In the United States, the right
- and the Tea Party movement, in particular -- began demanding budget
cuts as well. In fiscal year 2011, Congress accordingly cut the expected
U.S. contribution to a new Global Agricultural Food Security Program
from $400 million down to only $100 million. And now a House
Appropriations subcommittee has just cut FY 2012 funding for the Obama
Administration's Feed the Future program by 18 percent. Only about half
of 1 percent of our federal budget goes to poverty-focused foreign aid,
so cutting these programs will have no significant budget impact at home
-- only damaging humanitarian effects abroad.
In Somalia, if
these effects are to be prevented from cascading into a full-scale
disaster of the kind the country suffered through in the 1990s, the
international community will have to focus as much effort as possible,
as quickly as possible, where we can be most effective. This will mean
covering shortfalls to protect current WFP feeding operations in the
Horn of Africa.

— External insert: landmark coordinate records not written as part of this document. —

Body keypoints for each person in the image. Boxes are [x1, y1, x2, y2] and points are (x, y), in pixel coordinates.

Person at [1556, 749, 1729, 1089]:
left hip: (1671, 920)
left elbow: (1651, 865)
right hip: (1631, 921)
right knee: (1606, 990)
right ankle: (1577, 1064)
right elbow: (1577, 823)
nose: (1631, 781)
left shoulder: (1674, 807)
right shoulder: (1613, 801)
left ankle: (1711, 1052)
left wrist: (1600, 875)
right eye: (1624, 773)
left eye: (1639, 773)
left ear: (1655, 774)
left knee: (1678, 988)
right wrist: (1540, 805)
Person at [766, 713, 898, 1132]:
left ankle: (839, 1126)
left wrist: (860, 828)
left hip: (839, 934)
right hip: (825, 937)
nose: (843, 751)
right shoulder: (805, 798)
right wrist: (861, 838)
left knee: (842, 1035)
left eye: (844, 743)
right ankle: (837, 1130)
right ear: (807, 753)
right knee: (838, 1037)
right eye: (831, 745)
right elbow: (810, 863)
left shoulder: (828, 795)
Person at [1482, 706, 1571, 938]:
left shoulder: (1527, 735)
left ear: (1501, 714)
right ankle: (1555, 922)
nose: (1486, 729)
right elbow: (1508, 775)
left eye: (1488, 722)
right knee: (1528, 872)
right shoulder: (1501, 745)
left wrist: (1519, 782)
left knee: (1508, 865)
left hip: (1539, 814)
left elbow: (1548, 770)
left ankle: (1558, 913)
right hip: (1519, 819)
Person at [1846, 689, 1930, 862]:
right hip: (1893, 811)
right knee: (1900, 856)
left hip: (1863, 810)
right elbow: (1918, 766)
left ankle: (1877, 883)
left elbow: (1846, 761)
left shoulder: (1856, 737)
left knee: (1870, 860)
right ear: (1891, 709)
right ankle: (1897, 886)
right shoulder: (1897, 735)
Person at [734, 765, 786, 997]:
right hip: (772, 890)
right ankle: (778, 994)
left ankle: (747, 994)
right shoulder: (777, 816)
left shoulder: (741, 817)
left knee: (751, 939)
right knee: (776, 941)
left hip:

But also, especially from the United States, it will
mean delivering on promised support for farming across Africa (which in
turn will depend on Congressional appropriations committees feeling as
much pressure as the U.S. public can muster that they deliver on this
promised support). Around the Horn of Africa today, roughly 11 million
people face food risks, while on the continent as a whole there are now
an estimated 390 million Africans consuming less than the nutritional
target of 2,100 calories per day. Most of these hungry people are
farmers. Understanding what they need for a sustainable response to the
food crisis they face, and responding to that need directly, will be the
pivotal challenge in alleviating African famine.